Seit Anfang der Woche müssen sich drei Neonazis vor dem Amtsgericht Oranienburg wegen „Störung der Totenruhe“ in der Gedenkstätte des ehemaligen KZ Sachsenhausen verantworten. Sie werden beschuldigt, NPD-Flyer ausgelegt und provoziert zu haben. Weil ZeugInnen fehlten, wurde der Prozess vertagt.
INFORIOT Von den drei Neonazis, die am 15.09. auf der Anklagebank saßen, sind zwei als neonazistische Gewalttäter einschlägig bekannt. Bei ihnen handelt es sich um Pierre Schumann aus Wittstock und Patrick Schulz aus Leegebruch. Sie sind den „Freien Kräften Ost“ (FKO) zuzurechnen. Dritte im Bunde der Angeklagten ist Anja D.
Hetze gegen NS-Opfer
Die drei Neonazis werden beschuldigt, am 5. Juni 2013 zur Gedenkstätte im ehemaligen KZ Sachsenhausen gefahren zu sein, um dort Nazi-Flyer auszulegen, die die Opfer des Nationalsozialismus verhöhnten. Auf den Flyern der NPD Mecklenburg-Vorpommern wird gegen Asylsuchende und Sinti und Roma gehetzt. Während der NS-Zeit wurden in Europa 500.000 Sinti und Roma ermordet, über 1.000 von ihnen im KZ Sachsenhausen.
Provokantes Auftreten
Laut Angaben einer Zeugin verhielten sich die drei Neonazis am fraglichen Tag in hohem Maße provokant. Wie eine Berliner Lehrerin im Zeugenstand beschrieb, fuhren die drei Angeklagten am Vormittag des 5. Juni 2013 in einem dunklen Auto an der Gedenkstätte vor. Dabei dröhnte Rechtsrock aus den Autoboxen. Zumindest bei Anja D. ist sich die Zeugin sicher, dass sie ein T‑Shirt mit der Aufschrift „Nationaler Widerstand“ trug. Daraufhin informierte die Lehrerin die MitarbeiterInnen der Gedenkstätte. Laut ihren Schilderungen war möglicherweise ein vierter Täter mit dabei.
Verhandlung wird fortgesetzt
Der Gerichtstermin stieß in der Öffentlichkeit auf wenig Interesse. Auf den Zuschauerbänken im Gericht saßen drei Neonazis zur Unterstützung ihrer KameradInnen. Weil viele der weiteren geladenen ZeugInnen nicht zum Gerichtstermin erschienen, wurde die Verhandlung verschoben. Der Folgetermin: 1. Oktober, ab 9.30 Uhr im Amtsgericht Oranienburg (Berliner Str. 38).
Bekannte Angeklagte
Der Angeklagte Patrick Schulz war Mitgründer des 2007 aufgelösten „Sturm Oranienburg“, und in der (inzwischen ebenfalls stillgelegten) Struktur „Kameradschaft Märkisch Oder Barnim“ aktiv. Wegen eines Brandanschlags auf das Oranienburger Büro der damaligen PDS im Jahr 2007 wanderte er für 20 Monate ins Gefängnis. Pierre Schumann war zusammen mit anderen Neonazis an einem Messerangriff auf alternative Jugendliche am 12. April 2012 in Neuruppin beteiligt. Auch er war bereits in Haft.

━━━━━━━━━━━━━━━━

▶ [Aufgaben]:
1) Beantworten Sie die folgenden Fragen zum Artikel über den Prozess in Oranienburg.
(a) An welchem Datum sollen die drei Angeklagten zur Gedenkstätte gefahren sein?
(b) Welche Aufschrift trug das T‑Shirt von Anja D. nach Angaben der Zeugin?
(c) Wie viele Monate verbrachte Patrick Schulz wegen des Brandanschlags im Gefängnis?
2) Schreiben Sie aus dem Artikel über den Prozess in Oranienburg die Stelle von „Seit Anfang der“ bis „ist Anja D.“ wortgetreu ab.

▶ [Datenauszüge]:
━━━━━━━━━━━━━━━━

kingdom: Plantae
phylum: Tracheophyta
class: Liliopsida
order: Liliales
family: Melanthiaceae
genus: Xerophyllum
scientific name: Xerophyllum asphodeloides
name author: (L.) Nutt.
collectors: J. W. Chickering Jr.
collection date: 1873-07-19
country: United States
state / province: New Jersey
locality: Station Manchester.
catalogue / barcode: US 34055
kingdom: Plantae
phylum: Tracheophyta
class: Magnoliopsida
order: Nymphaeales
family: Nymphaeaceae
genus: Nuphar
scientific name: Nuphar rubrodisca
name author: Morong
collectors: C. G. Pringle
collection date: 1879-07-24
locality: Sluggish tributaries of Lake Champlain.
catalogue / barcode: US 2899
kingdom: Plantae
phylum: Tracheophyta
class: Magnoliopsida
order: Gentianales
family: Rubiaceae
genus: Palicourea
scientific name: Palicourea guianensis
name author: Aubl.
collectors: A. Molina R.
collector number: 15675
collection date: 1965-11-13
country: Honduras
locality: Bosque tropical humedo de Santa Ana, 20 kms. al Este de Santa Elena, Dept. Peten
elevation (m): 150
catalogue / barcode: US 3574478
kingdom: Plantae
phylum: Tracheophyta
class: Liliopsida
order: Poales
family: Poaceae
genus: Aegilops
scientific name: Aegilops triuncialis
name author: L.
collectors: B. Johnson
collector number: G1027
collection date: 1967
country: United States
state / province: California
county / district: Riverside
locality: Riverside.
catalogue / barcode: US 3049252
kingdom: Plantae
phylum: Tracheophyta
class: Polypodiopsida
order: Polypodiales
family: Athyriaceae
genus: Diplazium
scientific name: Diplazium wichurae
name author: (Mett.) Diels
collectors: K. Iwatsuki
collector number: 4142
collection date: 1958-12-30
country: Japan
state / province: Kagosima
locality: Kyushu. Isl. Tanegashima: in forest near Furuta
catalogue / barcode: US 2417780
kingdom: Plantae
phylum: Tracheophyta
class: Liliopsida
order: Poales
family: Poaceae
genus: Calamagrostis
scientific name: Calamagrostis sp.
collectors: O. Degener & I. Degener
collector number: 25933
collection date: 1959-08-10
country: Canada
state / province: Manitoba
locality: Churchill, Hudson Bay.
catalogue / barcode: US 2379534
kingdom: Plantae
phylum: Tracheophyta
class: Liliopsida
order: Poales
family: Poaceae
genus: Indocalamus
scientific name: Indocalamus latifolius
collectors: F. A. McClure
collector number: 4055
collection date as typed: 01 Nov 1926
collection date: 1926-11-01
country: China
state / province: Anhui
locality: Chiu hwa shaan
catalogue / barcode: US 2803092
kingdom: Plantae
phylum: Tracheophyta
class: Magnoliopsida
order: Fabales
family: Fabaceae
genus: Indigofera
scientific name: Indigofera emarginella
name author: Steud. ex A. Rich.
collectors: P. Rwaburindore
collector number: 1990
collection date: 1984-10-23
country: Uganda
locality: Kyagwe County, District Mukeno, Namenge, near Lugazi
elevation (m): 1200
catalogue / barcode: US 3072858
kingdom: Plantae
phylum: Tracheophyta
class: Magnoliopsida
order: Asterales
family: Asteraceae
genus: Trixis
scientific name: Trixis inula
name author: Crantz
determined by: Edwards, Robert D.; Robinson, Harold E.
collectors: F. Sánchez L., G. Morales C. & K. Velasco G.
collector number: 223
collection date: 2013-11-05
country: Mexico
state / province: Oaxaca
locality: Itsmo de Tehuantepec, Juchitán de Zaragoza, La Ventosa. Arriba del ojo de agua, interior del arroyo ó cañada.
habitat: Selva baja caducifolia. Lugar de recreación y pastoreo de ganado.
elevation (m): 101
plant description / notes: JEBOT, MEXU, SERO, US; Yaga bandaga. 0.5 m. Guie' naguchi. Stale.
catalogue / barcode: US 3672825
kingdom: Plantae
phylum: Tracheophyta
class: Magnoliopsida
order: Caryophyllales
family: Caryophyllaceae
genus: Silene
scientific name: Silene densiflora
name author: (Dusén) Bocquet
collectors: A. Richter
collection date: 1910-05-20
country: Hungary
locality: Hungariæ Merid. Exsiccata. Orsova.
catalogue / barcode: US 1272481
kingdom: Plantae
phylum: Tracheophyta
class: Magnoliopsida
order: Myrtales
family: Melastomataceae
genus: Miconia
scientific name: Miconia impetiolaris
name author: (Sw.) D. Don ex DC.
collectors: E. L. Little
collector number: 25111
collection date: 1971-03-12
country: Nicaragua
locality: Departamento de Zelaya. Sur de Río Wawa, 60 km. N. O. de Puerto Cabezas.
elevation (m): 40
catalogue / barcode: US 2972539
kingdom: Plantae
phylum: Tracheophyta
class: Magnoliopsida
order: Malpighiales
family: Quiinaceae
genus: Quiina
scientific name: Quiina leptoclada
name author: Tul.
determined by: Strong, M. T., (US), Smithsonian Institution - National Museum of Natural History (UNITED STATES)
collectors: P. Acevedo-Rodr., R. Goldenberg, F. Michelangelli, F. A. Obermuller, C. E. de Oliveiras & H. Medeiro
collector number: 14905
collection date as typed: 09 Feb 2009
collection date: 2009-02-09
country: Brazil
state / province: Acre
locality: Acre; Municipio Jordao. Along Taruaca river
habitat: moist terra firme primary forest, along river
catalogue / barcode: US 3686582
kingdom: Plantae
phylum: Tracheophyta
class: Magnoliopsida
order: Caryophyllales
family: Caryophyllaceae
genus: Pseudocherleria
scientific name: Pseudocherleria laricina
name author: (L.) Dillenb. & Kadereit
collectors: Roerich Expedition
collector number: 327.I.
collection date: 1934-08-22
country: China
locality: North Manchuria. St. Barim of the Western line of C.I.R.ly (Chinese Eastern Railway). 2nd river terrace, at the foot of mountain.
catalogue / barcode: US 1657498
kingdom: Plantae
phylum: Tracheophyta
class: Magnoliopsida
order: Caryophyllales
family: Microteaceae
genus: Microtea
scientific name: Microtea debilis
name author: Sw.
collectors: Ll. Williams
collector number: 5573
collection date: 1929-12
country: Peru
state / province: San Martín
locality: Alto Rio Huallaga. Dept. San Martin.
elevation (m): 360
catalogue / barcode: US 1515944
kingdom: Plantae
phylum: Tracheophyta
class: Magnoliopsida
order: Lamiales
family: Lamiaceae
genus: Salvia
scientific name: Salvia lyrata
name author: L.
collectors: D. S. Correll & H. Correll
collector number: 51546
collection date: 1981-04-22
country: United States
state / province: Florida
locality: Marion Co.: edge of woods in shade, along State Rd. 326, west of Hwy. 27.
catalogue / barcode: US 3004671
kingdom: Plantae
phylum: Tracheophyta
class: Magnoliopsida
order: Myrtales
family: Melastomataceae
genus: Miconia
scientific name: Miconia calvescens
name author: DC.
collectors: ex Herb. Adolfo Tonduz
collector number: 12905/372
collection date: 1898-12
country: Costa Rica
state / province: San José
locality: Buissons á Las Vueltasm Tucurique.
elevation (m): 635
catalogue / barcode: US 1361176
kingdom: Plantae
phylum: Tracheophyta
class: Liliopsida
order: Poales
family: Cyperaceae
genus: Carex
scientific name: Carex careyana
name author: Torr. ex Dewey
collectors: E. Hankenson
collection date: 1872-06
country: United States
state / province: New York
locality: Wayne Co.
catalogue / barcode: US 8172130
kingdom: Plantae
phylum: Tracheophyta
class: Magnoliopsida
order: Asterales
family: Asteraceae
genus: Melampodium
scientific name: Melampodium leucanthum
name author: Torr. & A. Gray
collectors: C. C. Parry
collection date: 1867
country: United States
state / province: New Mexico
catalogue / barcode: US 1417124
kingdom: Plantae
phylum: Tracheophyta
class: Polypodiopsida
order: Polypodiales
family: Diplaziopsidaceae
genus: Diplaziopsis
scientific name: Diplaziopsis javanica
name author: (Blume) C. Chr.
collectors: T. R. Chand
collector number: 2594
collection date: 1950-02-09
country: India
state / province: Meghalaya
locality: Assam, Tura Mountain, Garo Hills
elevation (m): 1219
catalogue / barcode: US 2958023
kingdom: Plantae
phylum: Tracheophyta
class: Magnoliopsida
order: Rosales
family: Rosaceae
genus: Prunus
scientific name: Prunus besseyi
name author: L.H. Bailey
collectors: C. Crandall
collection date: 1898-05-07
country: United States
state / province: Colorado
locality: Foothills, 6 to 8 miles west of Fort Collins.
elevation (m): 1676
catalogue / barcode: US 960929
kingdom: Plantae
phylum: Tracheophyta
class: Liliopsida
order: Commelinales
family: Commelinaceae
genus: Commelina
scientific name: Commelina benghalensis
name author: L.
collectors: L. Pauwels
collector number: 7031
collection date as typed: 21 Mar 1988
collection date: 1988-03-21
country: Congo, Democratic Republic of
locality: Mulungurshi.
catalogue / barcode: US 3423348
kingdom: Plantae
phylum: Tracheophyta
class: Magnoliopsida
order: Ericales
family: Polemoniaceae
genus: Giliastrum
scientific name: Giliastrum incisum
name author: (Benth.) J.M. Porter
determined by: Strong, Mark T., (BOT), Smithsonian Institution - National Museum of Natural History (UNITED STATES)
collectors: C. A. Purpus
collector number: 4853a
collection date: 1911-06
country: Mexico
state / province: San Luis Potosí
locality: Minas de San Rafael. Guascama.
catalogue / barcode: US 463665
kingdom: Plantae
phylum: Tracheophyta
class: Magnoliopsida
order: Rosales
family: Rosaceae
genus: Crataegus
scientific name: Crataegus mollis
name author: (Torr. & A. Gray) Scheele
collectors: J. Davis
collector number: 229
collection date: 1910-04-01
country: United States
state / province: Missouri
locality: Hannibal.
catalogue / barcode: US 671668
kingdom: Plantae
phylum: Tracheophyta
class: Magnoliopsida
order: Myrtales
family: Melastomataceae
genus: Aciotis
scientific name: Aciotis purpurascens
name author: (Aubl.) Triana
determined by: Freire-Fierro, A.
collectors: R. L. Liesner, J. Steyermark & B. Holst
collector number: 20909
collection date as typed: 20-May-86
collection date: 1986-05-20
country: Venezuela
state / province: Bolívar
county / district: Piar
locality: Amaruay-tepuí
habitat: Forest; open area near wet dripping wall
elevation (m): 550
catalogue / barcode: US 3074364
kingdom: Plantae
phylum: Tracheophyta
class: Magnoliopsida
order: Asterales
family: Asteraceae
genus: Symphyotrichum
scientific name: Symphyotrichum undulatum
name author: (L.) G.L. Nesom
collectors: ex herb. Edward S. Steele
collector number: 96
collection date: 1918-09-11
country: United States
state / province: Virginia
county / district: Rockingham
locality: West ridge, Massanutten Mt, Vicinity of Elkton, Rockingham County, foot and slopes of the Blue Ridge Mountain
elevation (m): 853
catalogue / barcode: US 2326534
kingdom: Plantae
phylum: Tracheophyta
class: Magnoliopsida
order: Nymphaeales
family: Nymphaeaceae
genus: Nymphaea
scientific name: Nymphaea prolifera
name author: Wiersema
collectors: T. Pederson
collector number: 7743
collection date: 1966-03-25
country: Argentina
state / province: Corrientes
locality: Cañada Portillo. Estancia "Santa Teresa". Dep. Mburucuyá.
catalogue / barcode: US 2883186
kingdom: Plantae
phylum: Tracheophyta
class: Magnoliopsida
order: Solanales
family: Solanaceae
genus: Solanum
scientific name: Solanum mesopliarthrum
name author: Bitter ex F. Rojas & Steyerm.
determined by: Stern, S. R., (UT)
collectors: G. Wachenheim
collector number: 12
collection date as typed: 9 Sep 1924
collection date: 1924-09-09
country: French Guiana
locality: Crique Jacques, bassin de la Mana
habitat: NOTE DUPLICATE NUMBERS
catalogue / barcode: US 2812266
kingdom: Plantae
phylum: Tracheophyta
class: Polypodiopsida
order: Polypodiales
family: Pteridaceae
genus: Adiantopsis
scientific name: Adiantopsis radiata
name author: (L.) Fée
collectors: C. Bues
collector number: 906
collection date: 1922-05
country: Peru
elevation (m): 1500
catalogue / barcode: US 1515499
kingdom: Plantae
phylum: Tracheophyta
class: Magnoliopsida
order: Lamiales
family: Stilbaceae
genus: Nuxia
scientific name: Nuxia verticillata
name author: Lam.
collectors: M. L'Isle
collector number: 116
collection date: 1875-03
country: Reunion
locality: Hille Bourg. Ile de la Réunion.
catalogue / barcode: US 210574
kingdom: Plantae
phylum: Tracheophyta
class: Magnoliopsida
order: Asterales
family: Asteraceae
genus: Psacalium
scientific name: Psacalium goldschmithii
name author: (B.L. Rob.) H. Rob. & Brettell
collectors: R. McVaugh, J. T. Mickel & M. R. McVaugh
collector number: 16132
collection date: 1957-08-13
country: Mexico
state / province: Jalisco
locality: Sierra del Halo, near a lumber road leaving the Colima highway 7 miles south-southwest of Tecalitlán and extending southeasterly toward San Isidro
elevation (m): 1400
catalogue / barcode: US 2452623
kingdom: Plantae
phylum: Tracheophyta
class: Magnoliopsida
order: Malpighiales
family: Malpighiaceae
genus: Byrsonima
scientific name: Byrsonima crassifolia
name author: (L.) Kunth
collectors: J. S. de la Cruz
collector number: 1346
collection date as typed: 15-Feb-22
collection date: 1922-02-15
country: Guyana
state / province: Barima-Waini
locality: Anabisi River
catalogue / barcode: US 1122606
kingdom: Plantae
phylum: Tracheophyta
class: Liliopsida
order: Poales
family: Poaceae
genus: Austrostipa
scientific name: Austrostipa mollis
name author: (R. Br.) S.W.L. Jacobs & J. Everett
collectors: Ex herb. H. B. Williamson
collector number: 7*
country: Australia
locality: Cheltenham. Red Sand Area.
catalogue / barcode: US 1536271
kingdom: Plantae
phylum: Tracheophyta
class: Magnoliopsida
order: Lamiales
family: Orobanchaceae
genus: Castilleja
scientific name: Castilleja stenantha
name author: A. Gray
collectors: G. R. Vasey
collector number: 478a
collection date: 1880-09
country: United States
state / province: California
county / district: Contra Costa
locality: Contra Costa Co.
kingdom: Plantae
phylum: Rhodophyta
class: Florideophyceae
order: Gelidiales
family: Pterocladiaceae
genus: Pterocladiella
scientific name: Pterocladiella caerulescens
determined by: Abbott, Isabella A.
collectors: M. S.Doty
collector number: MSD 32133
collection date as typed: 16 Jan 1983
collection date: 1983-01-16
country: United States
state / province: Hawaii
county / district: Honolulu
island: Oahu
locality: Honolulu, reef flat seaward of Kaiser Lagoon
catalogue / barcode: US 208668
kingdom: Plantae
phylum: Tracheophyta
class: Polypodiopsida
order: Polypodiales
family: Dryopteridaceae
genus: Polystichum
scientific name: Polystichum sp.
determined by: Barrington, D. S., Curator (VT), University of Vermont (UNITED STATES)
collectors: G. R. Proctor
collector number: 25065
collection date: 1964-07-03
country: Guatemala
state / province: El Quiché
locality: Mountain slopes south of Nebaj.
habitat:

━━━━━━━━━━━━━━━━

▶ [Lösungen]:
1)
(a) Am 5. Juni 2013.
(b) „Nationaler Widerstand“.
(c) 20 Monate.

2)
Seit Anfang der Woche müssen sich drei Neonazis vor dem Amtsgericht Oranienburg wegen „Störung der Totenruhe“ in der Gedenkstätte des ehemaligen KZ Sachsenhausen verantworten. Sie werden beschuldigt, NPD-Flyer ausgelegt und provoziert zu haben. Weil ZeugInnen fehlten, wurde der Prozess vertagt.
INFORIOT Von den drei Neonazis, die am 15.09. auf der Anklagebank saßen, sind zwei als neonazistische Gewalttäter einschlägig bekannt. Bei ihnen handelt es sich um Pierre Schumann aus Wittstock und Patrick Schulz aus Leegebruch. Sie sind den „Freien Kräften Ost“ (FKO) zuzurechnen. Dritte im Bunde der Angeklagten ist Anja D.